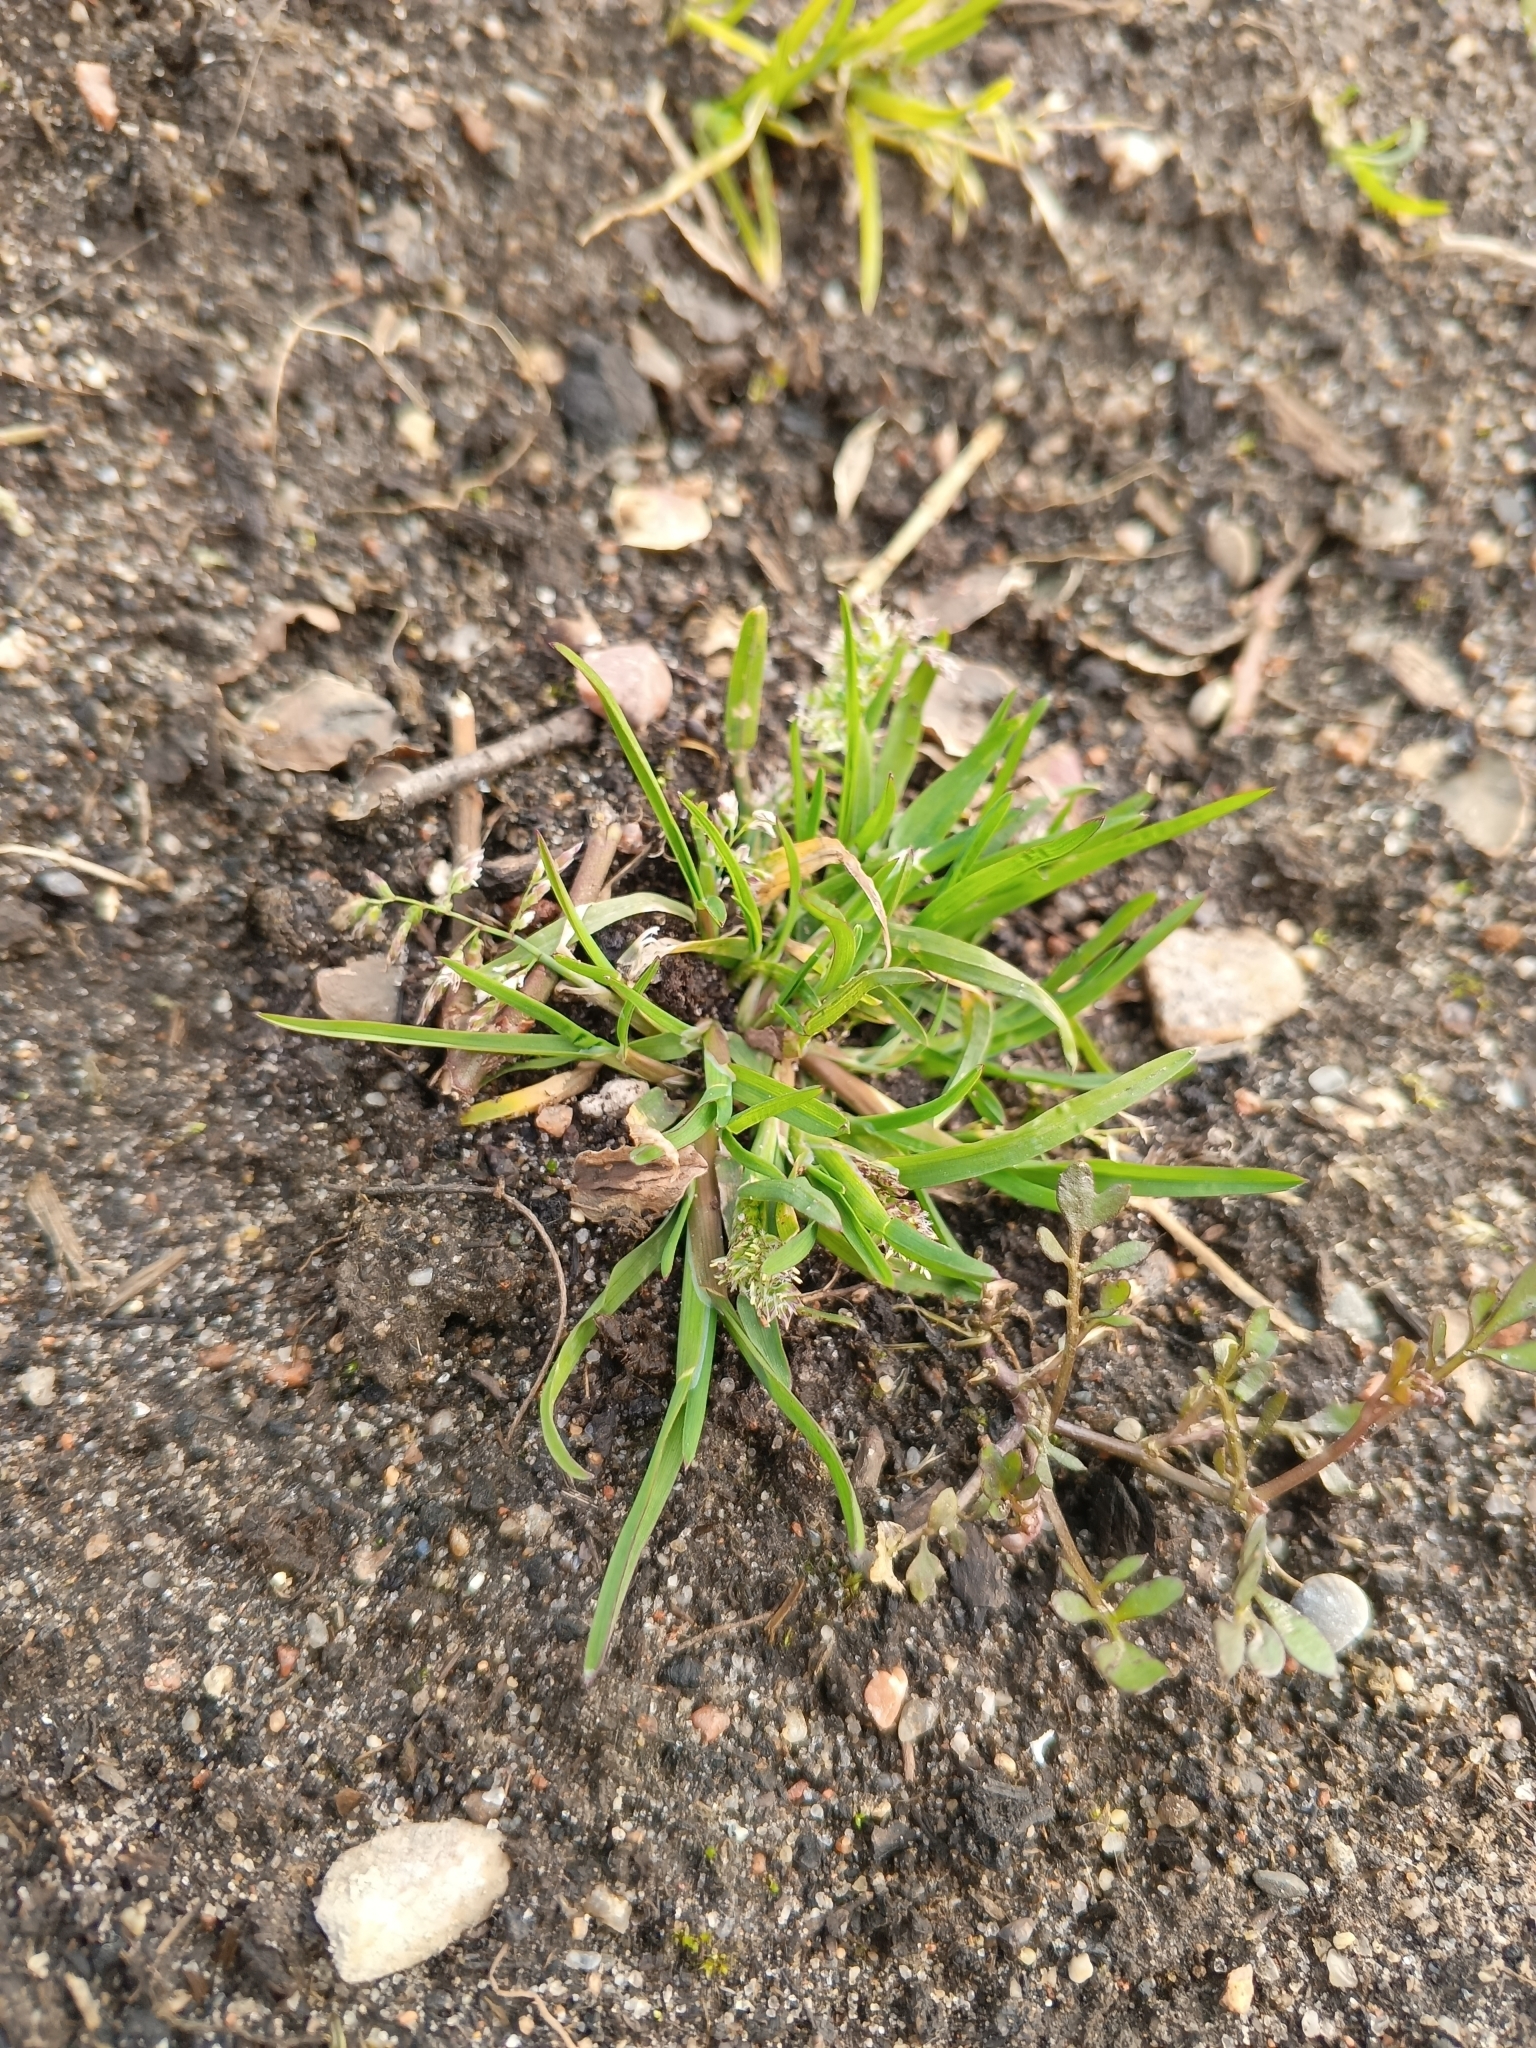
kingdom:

--

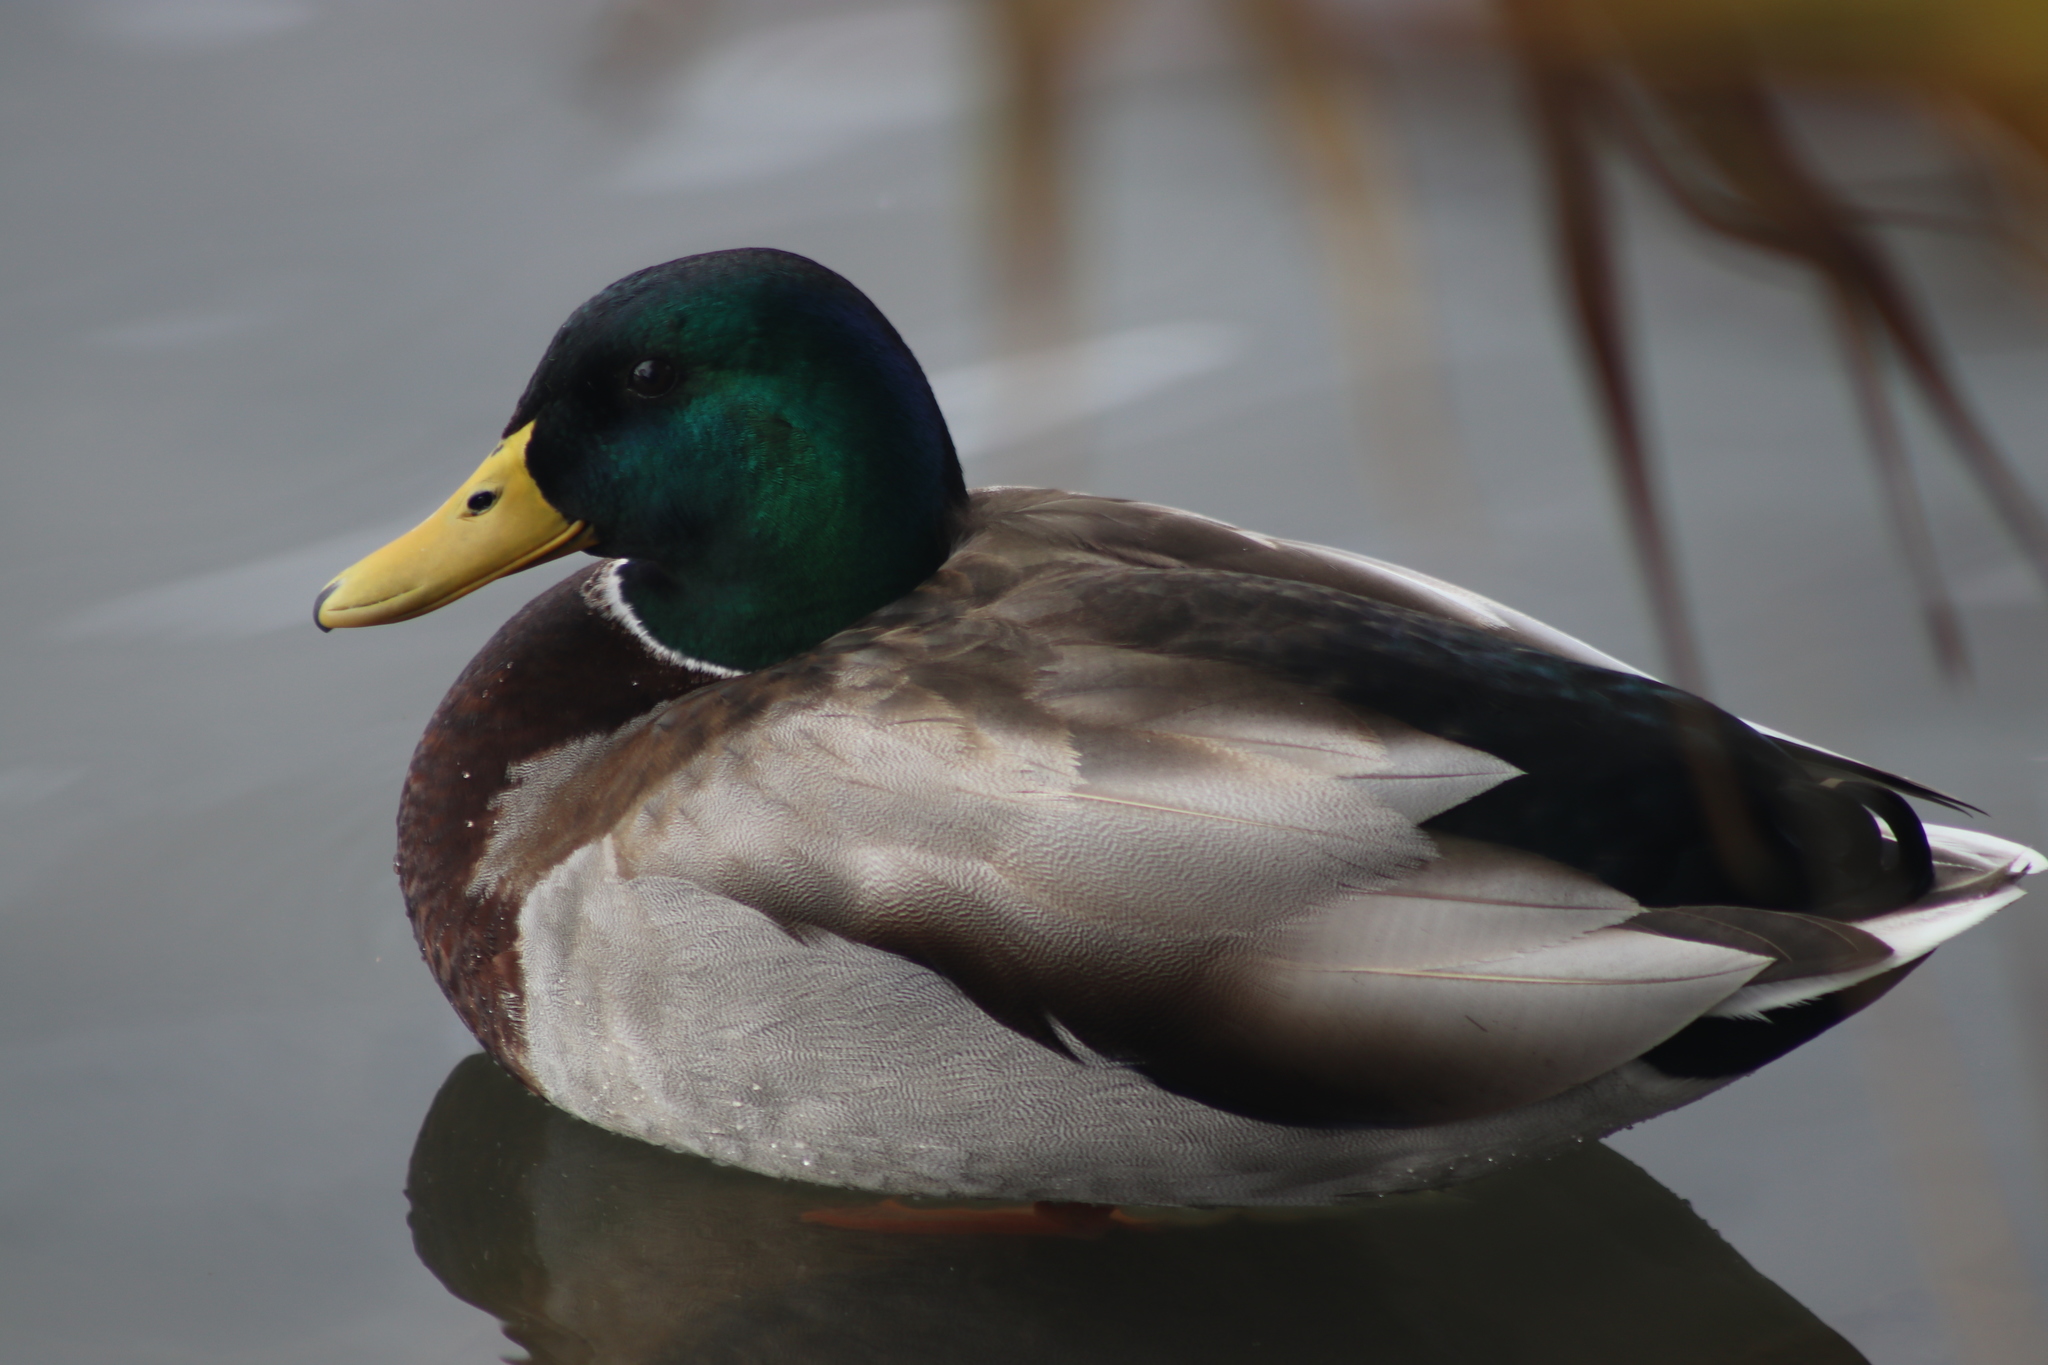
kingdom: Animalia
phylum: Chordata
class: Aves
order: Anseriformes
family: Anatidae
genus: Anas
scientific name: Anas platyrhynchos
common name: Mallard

*EXERCISE DIRECTIONS:* Rewrite the lines beginning with the one containing "phylum: Chordata" and continuing through the one containing "common name: Mallard", with "common name" replaced by "vernacular name" and all else left unchanged.

*SOLUTION TO THIS EXERCISE:*
phylum: Chordata
class: Aves
order: Anseriformes
family: Anatidae
genus: Anas
scientific name: Anas platyrhynchos
vernacular name: Mallard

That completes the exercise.